**Work to be completed:**
In the lines below, change every "present" to "visible" and keep everything else the same. Leave the pictures out of your answer.
⟨
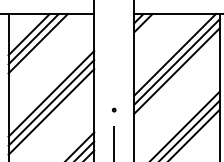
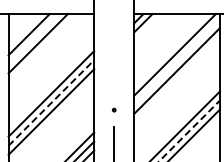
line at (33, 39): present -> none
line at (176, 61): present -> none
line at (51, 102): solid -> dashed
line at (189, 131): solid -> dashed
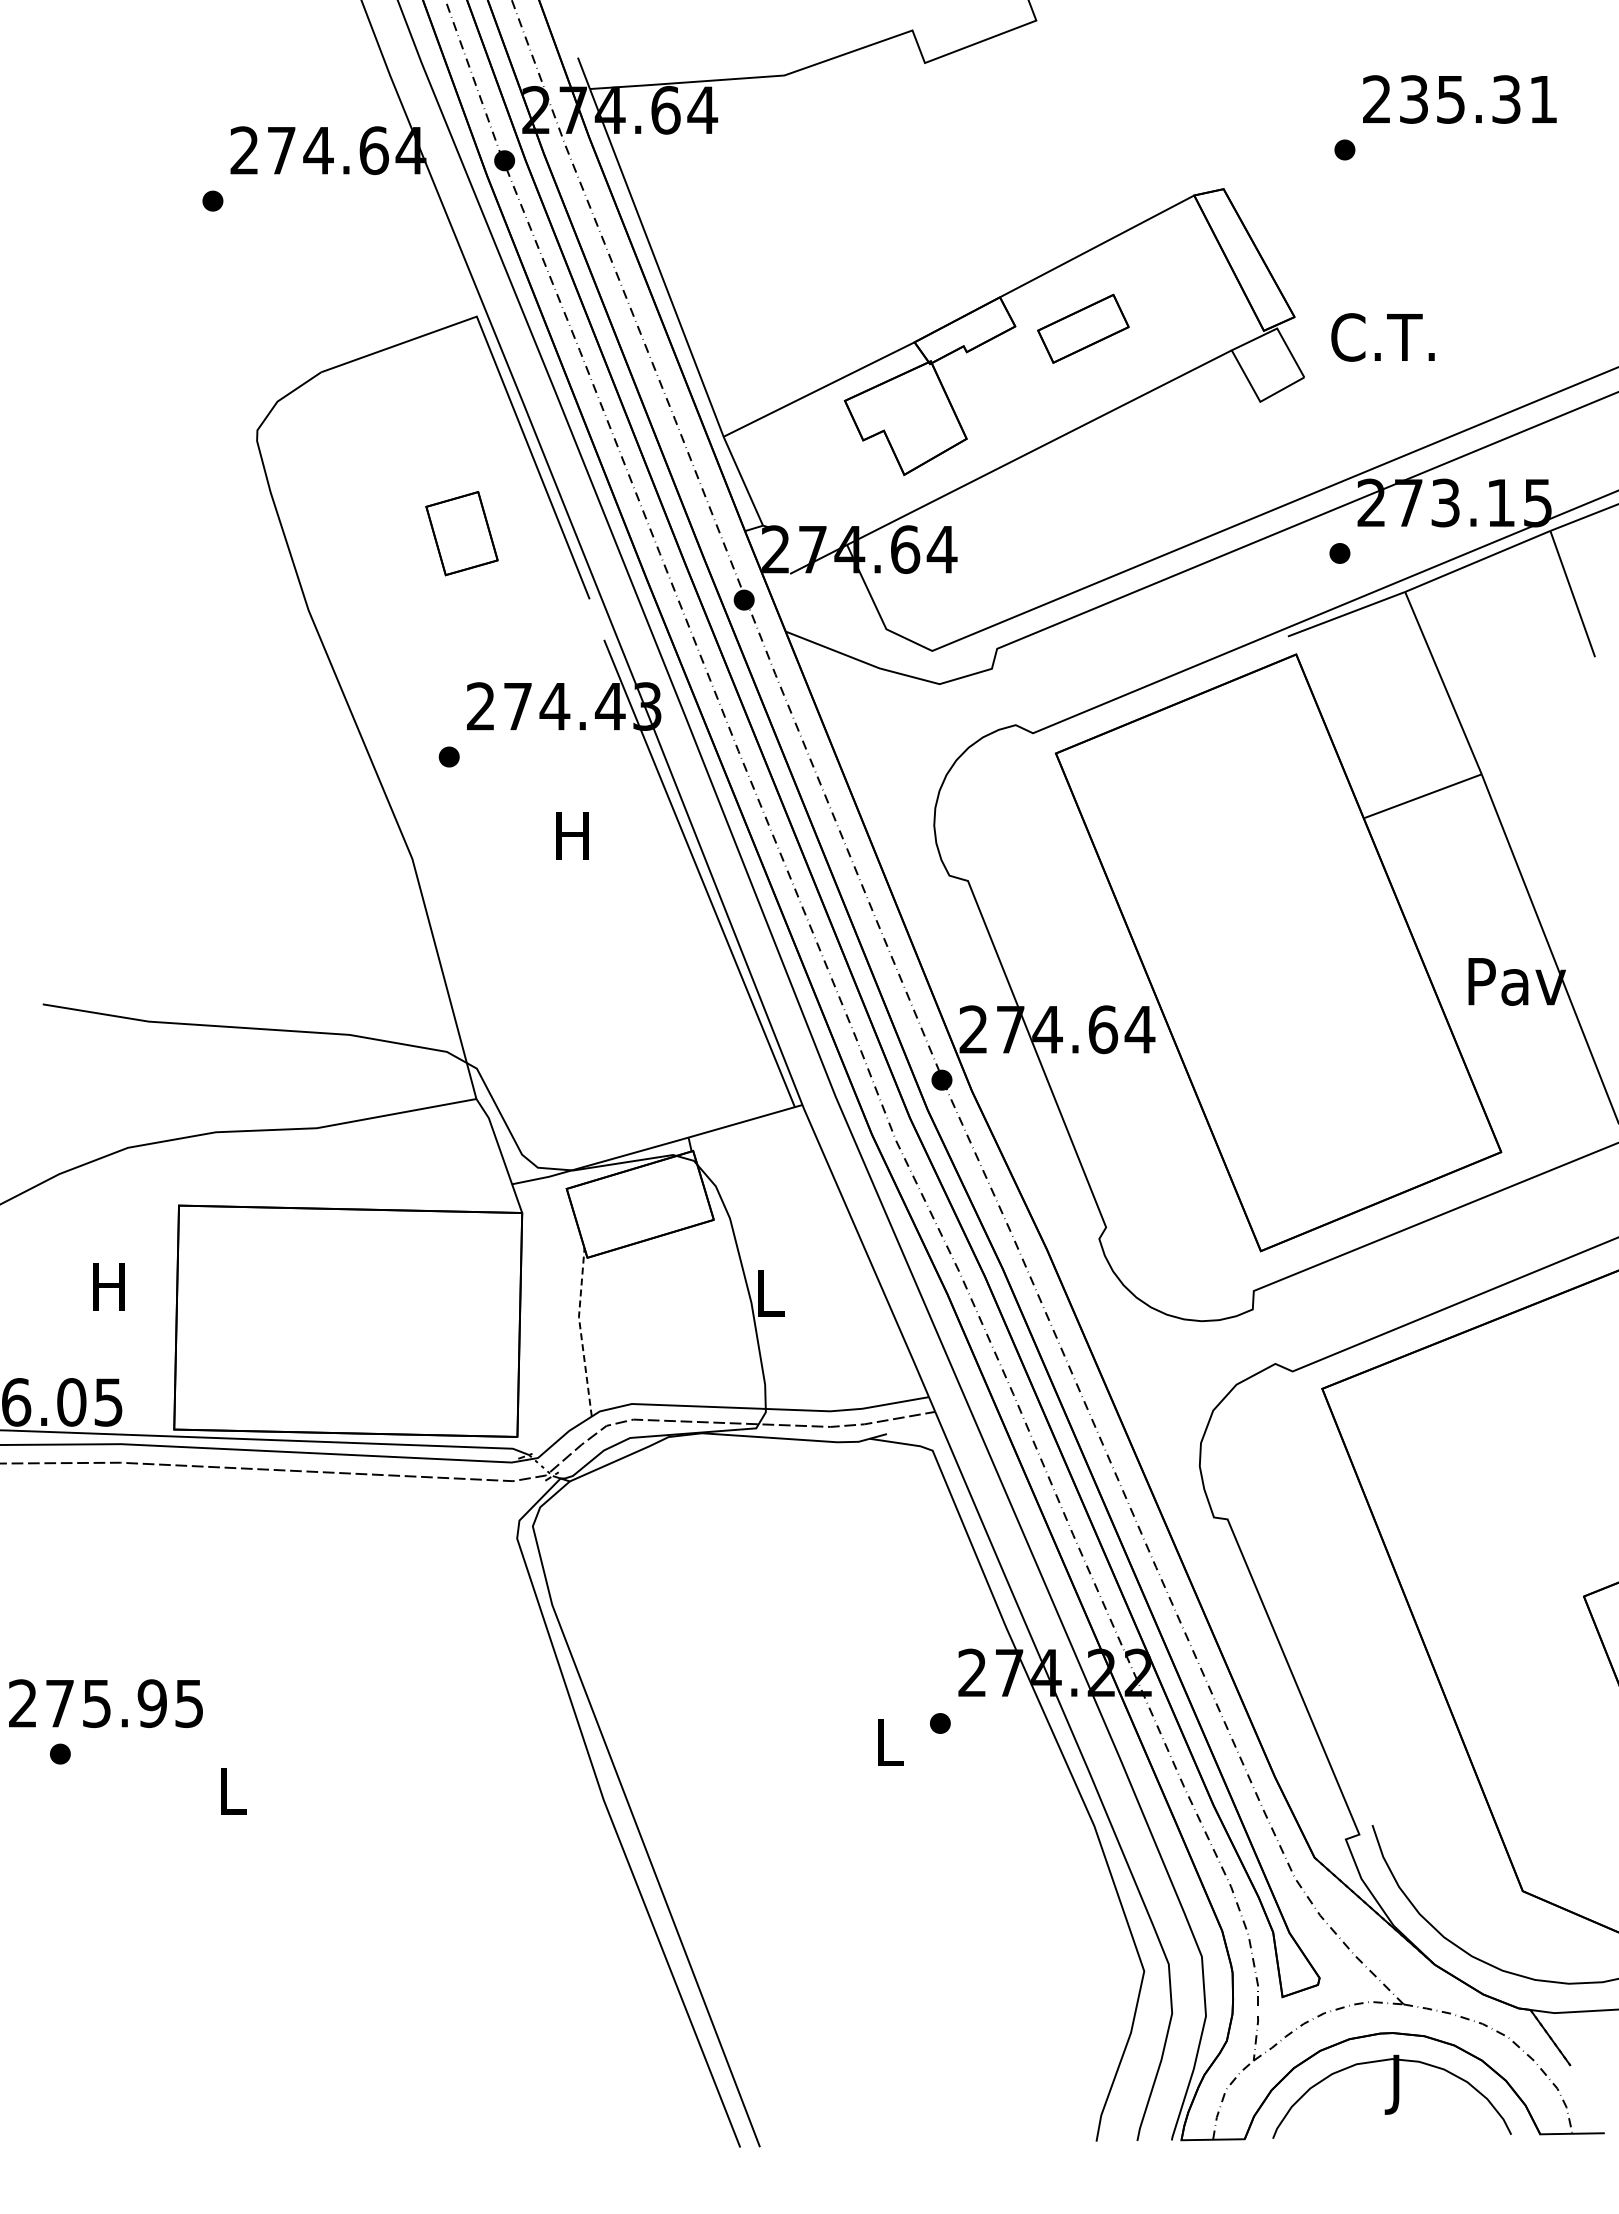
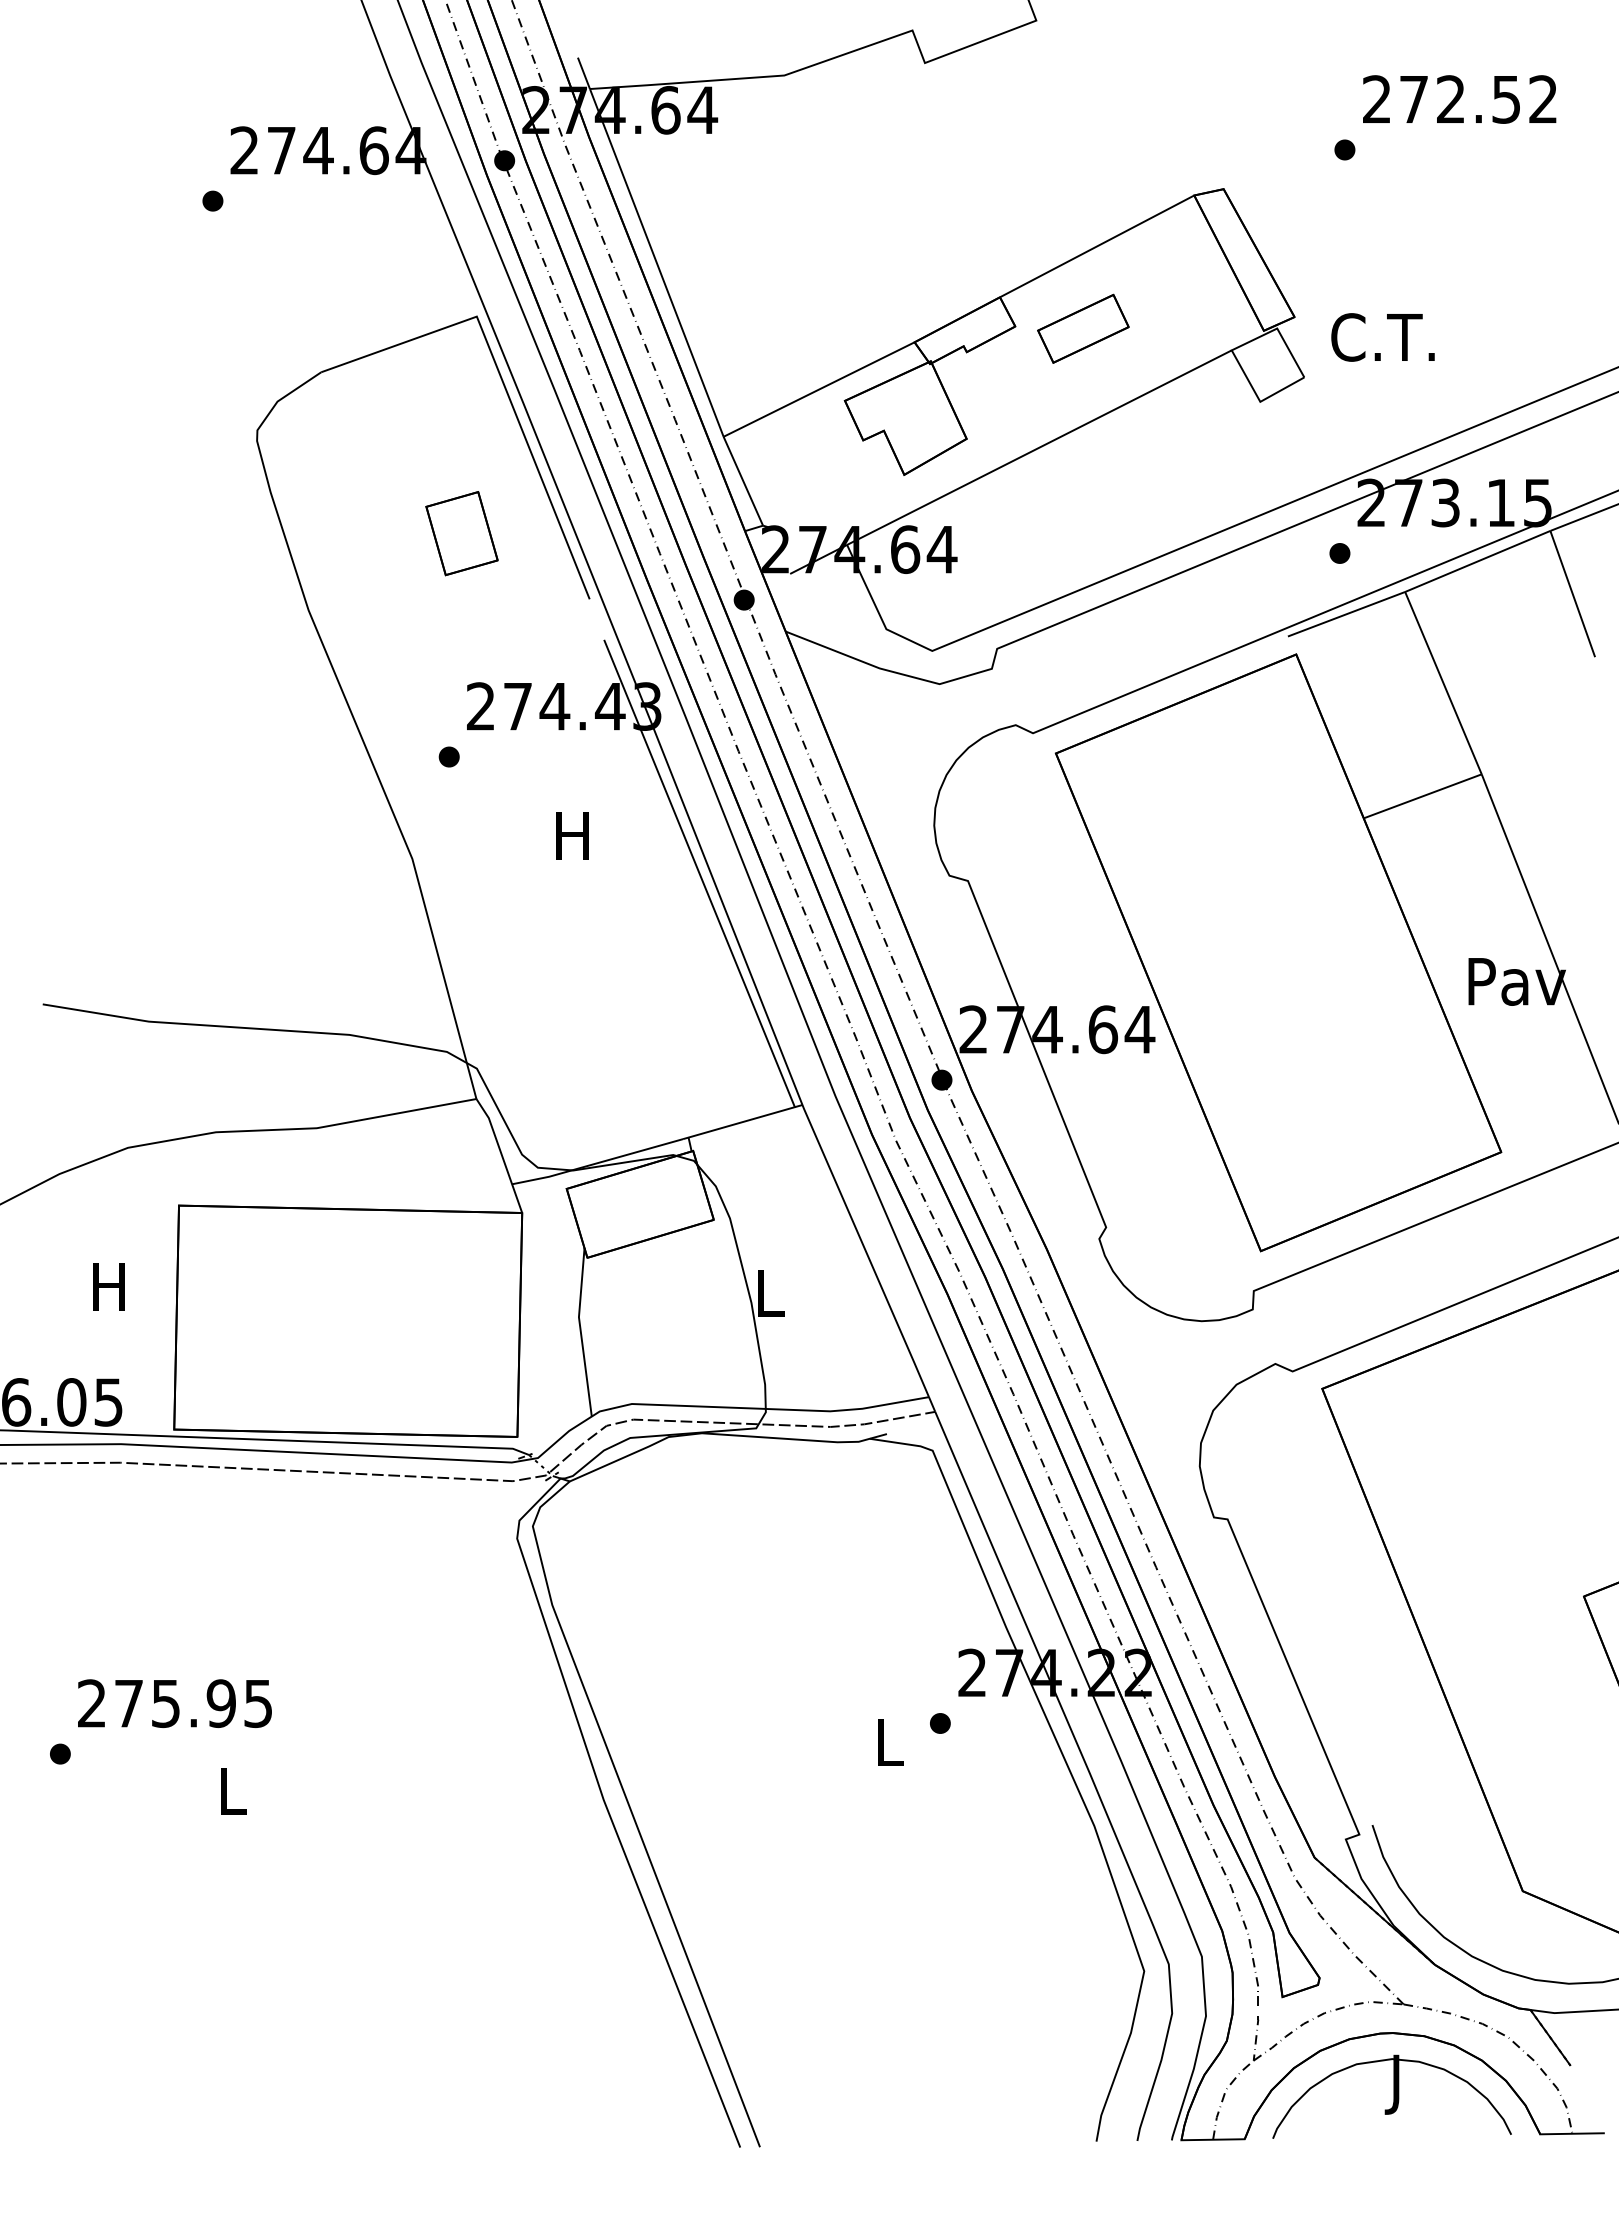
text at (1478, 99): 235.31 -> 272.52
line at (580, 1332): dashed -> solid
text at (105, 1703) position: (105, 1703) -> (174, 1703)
⟩
**Output below:**
line at (33, 39): visible -> none
line at (176, 61): visible -> none
line at (51, 102): solid -> dashed
line at (189, 131): solid -> dashed
text at (1478, 99): 235.31 -> 272.52
line at (580, 1332): dashed -> solid
text at (105, 1703) position: (105, 1703) -> (174, 1703)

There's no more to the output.